Faculty discuss Dual Enrollment issues with Trustee John Pimentel
On January 18th, AFT 1493 Co-Vice President Katharine Harer arranged a meeting between DE enthusiast and SMCCCD Trustee John Pimentel and a half dozen DE-concerned faculty to discuss some of the issues I raised in the December 2022 Advocate as well as the Trustee’s reasons for supporting the program, put simply that it would increase enrollment and provide students with a less expensive and more easily accessible college pathway. I do credit the trustee for choosing not to include Aaron McVean, the District DE lead, so that he could hear the faculty perspective, and for taking the time to read my article in advance. He also listened to us intently and respectfully.
While Nick Kapp, a biotech professor at Skyline, discussed his mostly positive experiences overseeing and mentoring high school teachers in several different high schools, most of us made strong and compelling arguments against this headlong rush into DE, emphasizing many of the unresolved issues with academic integrity, oversight, quality of education, and staffing.
Faculty support high school students taking college classes on campus or online taught by our faculty
We made it clear that we support Concurrent Enrollment and Middle College–two opportunities for high school students to earn credit for college coursework–because they both require students to join regular, adult college students on campus, online, or at open-enrollment satellite campuses staffed by our faculty. Everyone benefits. First, the high-school-age students, who feel ready to move beyond not only high school curriculum but also culture, benefit because they get to have an authentic college experience in classes pitched for adults, alongside more mature classmates. The adult students benefit from the presence of these younger students who tend to be highly motivated to learn. The professors benefit from these mixed classes because they may continue designing instruction for adults while also enjoying the perspectives these students bring to discussions. The college benefits by increasing enrollment as well as increasing the likelihood these students will continue once they’re done with high school rather than taking their units elsewhere when they apply to transfer.

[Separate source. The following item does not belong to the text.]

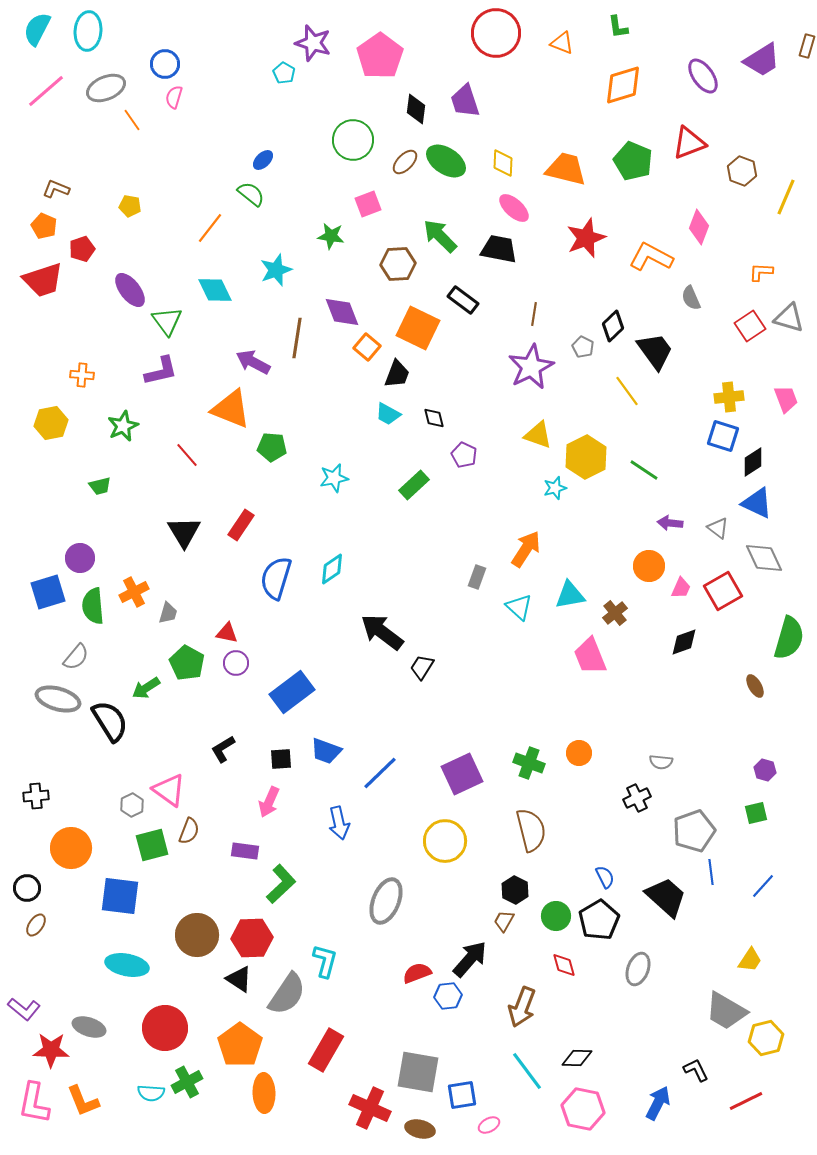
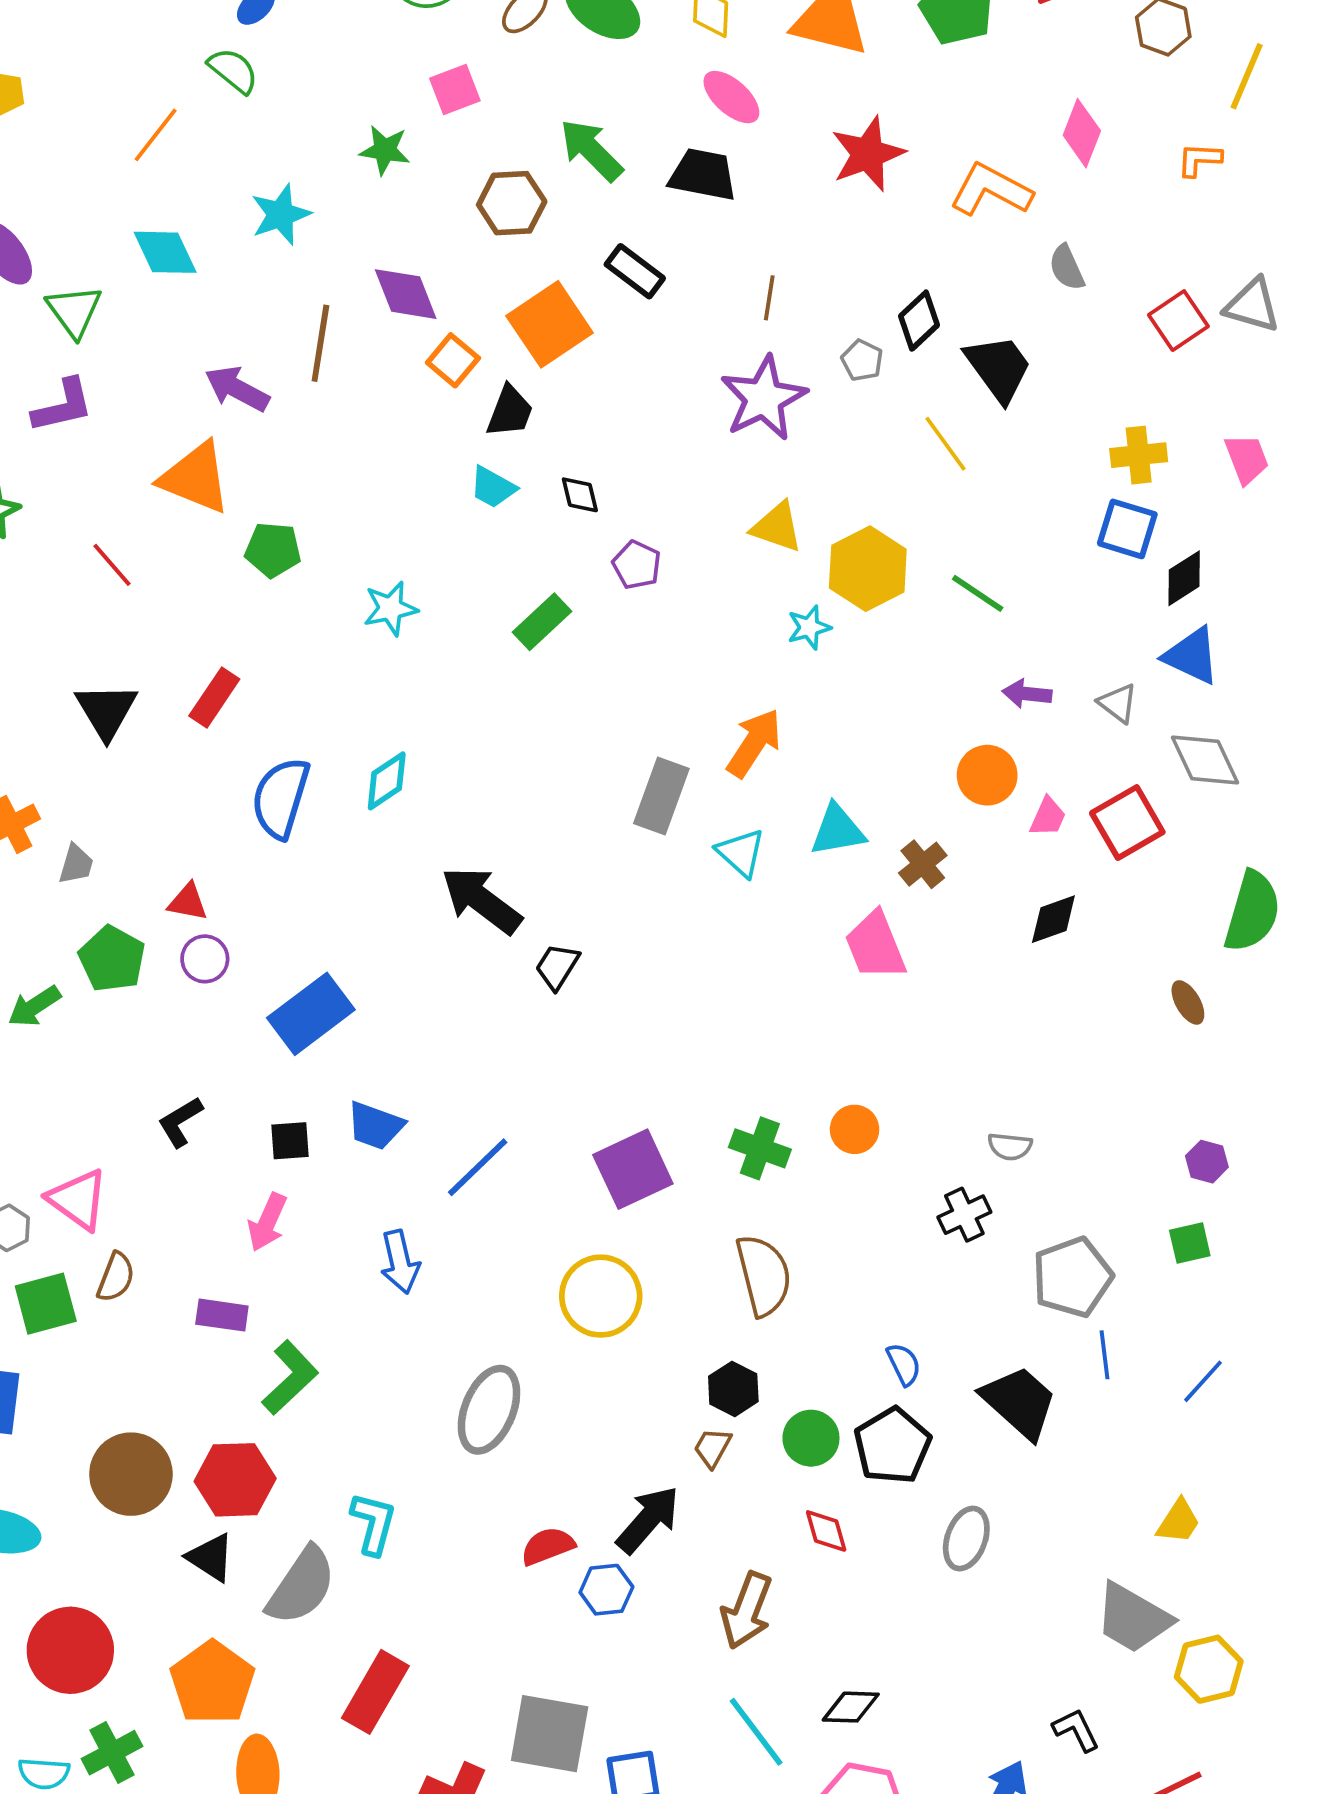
orange L-shape: (761, 272) -> (1199, 160), moved
orange square: (418, 328) -> (550, 324), turned 30
gray rectangle: (477, 577) -> (661, 796), size x1.6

We argued that Dual Enrollment, on the other hand, only offers a nominal college experience–and one that effectively cancels out the authentic one they could have, thus depriving them of learning at both the high school and college levels. Especially, as the data show Dual Enrollment is underutilized by lower-income students of color, how, we asked, does it serve equity?
Who will teach dual enrollment classes at high schools if program is expanded widely
At the meeting, we raised the question of who ultimately will teach these classes if the program is allowed to expand to as many as 16 feeder schools. A legion of DE-dedicated adjuncts? High school teachers with minimum qualifications? Any of us? When asked whether divisions, departments, or individual faculty could opt out, Trustee Pimentel asserted that the District would maintain the right of assignment. This means that any of us might find ourselves teaching in high school no matter what we were trained for or chose for our careers. Overall, he seemed less interested in discussing the issues that we were raising about the nature of the program – the pedagogical and philosophical concerns – than negotiating practical questions like mileage pay for faculty.
At the conclusion of the meeting, Trustee Pimentel acknowledged that the meeting had made him think “more deeply” about DE than he had before and he thanked us for our time. Katharine, who’d been facilitating, asked if based on the discussion, he’d “put the brakes on it.” He replied, “No, I still see it as a net benefit for everyone.” In other words, “It’s here.” This time for real.